■ Work to complete ■
For the entries below, repeat exactly each line starting with the one that contains "of human adenocarcinoma" and going on through the one that contains "cells are negative", and no others.

.....

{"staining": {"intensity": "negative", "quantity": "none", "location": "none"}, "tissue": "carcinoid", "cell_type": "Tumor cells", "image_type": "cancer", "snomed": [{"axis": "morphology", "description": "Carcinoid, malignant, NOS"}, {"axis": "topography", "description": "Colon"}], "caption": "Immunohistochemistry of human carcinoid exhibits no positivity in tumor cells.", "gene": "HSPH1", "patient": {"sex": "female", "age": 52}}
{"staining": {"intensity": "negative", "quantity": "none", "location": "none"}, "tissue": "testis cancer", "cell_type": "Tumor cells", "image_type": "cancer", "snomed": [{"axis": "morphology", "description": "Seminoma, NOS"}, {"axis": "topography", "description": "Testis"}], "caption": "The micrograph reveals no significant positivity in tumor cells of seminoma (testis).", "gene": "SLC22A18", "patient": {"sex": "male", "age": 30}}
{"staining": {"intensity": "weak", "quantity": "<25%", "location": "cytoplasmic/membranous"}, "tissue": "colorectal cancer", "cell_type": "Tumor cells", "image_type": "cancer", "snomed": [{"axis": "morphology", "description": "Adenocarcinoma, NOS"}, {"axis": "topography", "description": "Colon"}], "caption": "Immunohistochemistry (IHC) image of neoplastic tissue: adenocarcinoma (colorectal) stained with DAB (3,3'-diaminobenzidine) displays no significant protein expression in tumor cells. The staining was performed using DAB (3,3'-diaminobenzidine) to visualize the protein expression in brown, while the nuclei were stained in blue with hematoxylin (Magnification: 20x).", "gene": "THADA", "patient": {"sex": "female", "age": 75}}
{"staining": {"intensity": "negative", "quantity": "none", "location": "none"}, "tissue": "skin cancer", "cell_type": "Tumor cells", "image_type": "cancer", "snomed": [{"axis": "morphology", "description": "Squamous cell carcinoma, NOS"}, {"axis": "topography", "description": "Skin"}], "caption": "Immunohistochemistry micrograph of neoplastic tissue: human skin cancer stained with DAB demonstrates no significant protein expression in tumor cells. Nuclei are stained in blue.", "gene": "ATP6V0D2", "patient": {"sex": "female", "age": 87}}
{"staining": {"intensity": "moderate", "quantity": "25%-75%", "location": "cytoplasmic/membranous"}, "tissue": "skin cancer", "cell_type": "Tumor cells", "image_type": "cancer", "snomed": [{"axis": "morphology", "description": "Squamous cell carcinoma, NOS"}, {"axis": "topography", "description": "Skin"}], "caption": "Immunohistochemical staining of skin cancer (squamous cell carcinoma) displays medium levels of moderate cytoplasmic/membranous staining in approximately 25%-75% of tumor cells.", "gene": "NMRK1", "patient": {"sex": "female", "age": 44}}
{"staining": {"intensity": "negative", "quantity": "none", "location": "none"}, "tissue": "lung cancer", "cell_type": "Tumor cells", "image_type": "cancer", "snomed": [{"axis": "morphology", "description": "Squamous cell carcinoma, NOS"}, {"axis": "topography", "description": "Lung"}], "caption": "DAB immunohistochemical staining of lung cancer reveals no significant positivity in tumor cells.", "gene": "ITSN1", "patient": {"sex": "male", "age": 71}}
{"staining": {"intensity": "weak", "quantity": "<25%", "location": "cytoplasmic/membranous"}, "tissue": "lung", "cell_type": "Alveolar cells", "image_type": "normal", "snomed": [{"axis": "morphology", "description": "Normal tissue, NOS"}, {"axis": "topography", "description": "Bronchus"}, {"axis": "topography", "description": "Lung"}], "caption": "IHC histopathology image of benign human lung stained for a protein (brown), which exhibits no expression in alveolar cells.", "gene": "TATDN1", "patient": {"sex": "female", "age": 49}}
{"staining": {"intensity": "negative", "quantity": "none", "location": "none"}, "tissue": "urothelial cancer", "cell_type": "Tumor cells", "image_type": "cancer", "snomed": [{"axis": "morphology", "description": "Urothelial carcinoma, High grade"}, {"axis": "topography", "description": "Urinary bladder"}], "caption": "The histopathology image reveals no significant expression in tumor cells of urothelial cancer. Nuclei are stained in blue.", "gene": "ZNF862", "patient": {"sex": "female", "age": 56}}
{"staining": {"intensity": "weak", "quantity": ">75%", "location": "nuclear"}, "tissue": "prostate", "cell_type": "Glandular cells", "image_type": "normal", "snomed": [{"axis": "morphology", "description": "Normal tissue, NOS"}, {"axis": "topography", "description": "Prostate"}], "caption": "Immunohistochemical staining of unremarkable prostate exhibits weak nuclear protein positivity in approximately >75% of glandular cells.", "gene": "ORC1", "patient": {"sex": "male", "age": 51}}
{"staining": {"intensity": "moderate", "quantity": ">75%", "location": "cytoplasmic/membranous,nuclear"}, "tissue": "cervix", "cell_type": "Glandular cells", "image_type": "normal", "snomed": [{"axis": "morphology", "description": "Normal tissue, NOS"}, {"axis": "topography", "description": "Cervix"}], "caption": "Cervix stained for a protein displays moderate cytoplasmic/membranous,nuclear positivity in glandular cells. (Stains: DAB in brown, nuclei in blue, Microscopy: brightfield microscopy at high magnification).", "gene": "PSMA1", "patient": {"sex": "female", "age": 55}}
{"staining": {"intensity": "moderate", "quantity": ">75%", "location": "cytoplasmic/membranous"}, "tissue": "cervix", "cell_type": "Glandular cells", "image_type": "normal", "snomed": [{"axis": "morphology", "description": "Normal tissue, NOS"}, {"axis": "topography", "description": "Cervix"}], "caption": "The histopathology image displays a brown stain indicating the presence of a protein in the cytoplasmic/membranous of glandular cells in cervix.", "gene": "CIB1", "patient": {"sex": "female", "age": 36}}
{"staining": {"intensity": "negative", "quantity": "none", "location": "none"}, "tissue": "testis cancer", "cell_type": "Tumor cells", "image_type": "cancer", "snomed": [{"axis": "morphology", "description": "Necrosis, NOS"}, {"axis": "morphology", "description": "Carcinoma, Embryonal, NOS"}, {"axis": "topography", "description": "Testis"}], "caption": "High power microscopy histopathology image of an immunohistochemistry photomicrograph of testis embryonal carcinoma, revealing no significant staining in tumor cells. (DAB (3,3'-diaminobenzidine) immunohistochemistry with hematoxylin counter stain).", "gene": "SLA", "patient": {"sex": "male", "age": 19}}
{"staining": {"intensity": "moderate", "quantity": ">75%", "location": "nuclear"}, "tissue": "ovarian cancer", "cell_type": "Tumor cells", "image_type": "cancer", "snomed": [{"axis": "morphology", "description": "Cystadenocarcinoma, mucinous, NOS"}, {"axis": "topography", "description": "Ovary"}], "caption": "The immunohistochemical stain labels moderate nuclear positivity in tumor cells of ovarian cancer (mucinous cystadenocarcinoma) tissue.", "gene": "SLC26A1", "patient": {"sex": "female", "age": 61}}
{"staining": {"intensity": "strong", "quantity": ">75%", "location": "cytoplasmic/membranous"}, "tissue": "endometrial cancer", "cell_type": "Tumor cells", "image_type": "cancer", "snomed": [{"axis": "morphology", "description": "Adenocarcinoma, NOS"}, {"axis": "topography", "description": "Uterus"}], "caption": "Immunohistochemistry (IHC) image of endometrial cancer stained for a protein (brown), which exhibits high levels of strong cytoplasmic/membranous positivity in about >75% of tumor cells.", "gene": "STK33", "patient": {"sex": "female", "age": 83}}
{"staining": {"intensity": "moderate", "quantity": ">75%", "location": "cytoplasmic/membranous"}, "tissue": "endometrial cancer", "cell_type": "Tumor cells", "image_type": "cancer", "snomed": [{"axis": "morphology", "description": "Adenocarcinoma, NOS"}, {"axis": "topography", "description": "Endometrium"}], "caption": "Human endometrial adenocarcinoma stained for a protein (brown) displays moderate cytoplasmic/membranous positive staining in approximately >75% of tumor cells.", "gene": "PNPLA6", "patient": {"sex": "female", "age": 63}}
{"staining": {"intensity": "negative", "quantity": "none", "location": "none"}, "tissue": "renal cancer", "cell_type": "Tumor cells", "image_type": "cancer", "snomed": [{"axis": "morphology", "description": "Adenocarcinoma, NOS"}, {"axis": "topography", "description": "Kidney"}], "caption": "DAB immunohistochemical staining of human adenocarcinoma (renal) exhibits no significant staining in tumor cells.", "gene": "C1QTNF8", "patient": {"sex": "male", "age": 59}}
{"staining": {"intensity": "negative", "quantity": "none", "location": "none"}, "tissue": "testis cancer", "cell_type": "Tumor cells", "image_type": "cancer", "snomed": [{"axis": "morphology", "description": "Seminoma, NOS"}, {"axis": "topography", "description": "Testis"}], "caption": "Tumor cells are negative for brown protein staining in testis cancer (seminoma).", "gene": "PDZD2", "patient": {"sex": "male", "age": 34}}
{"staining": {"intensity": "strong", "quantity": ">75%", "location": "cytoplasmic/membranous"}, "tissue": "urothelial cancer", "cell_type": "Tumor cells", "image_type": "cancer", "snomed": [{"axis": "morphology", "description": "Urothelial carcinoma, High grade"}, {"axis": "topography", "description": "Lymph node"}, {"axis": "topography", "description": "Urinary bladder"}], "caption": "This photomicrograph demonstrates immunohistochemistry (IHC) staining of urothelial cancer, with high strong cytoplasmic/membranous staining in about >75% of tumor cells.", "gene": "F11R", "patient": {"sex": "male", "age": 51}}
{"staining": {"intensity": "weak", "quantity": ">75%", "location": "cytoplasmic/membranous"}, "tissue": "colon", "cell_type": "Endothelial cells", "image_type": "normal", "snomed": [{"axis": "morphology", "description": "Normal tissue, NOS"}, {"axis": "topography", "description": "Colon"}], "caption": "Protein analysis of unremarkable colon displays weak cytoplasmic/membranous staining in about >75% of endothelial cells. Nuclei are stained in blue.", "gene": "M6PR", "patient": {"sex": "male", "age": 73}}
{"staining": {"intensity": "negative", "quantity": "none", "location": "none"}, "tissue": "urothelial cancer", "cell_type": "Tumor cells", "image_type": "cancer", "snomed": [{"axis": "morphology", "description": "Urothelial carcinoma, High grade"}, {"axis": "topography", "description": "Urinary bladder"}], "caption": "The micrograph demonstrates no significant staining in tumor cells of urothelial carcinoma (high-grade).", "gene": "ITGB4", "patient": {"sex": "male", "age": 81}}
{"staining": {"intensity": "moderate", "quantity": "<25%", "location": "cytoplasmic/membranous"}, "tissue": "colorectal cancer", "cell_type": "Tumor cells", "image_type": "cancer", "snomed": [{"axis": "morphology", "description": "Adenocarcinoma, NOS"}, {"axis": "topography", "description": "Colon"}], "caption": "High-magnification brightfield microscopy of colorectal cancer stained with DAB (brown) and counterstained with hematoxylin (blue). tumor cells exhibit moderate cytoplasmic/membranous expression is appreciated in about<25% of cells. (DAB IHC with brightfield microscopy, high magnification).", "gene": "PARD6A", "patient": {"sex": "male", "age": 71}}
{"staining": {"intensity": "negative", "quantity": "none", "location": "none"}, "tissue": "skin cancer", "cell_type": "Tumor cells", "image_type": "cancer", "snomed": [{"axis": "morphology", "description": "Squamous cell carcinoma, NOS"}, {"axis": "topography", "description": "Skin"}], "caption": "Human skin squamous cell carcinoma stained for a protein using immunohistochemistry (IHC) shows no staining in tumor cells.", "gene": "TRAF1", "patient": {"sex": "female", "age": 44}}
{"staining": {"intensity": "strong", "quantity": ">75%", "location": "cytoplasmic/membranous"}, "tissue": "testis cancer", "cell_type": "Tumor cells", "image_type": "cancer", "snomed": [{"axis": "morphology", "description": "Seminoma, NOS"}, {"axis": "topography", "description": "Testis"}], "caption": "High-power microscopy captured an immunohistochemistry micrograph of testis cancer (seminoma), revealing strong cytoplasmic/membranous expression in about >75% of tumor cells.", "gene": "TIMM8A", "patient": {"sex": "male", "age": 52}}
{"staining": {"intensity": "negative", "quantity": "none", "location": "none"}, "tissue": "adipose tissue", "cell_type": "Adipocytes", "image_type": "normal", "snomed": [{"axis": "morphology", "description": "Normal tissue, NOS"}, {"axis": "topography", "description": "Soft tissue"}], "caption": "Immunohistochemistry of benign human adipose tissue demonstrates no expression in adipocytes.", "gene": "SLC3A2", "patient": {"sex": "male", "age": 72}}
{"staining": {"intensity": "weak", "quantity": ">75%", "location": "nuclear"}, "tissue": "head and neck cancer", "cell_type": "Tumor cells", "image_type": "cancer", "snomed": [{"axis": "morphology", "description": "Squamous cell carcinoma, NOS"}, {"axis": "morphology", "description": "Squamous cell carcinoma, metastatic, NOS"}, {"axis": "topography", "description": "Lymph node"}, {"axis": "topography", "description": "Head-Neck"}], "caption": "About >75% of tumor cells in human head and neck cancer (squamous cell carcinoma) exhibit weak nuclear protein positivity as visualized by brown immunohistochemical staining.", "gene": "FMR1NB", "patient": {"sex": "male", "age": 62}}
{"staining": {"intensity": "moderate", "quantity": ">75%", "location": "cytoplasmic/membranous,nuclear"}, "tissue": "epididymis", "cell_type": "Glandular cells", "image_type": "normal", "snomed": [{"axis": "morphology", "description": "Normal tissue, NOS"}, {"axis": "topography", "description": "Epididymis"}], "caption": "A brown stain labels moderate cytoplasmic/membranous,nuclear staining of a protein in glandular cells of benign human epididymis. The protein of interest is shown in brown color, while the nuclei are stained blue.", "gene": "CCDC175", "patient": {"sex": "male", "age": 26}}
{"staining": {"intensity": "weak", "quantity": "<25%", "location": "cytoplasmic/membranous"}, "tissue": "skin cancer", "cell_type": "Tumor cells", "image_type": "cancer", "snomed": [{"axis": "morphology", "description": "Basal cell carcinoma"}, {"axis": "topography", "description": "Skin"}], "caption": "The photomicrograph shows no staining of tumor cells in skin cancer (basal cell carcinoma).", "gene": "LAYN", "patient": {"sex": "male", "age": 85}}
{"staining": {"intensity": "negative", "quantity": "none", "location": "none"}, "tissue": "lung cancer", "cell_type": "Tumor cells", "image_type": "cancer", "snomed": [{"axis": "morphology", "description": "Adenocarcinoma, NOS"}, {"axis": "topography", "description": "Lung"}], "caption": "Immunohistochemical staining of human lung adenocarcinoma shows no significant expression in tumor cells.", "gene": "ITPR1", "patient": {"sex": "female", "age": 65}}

.....

■ Your solution ■
{"staining": {"intensity": "negative", "quantity": "none", "location": "none"}, "tissue": "renal cancer", "cell_type": "Tumor cells", "image_type": "cancer", "snomed": [{"axis": "morphology", "description": "Adenocarcinoma, NOS"}, {"axis": "topography", "description": "Kidney"}], "caption": "DAB immunohistochemical staining of human adenocarcinoma (renal) exhibits no significant staining in tumor cells.", "gene": "C1QTNF8", "patient": {"sex": "male", "age": 59}}
{"staining": {"intensity": "negative", "quantity": "none", "location": "none"}, "tissue": "testis cancer", "cell_type": "Tumor cells", "image_type": "cancer", "snomed": [{"axis": "morphology", "description": "Seminoma, NOS"}, {"axis": "topography", "description": "Testis"}], "caption": "Tumor cells are negative for brown protein staining in testis cancer (seminoma).", "gene": "PDZD2", "patient": {"sex": "male", "age": 34}}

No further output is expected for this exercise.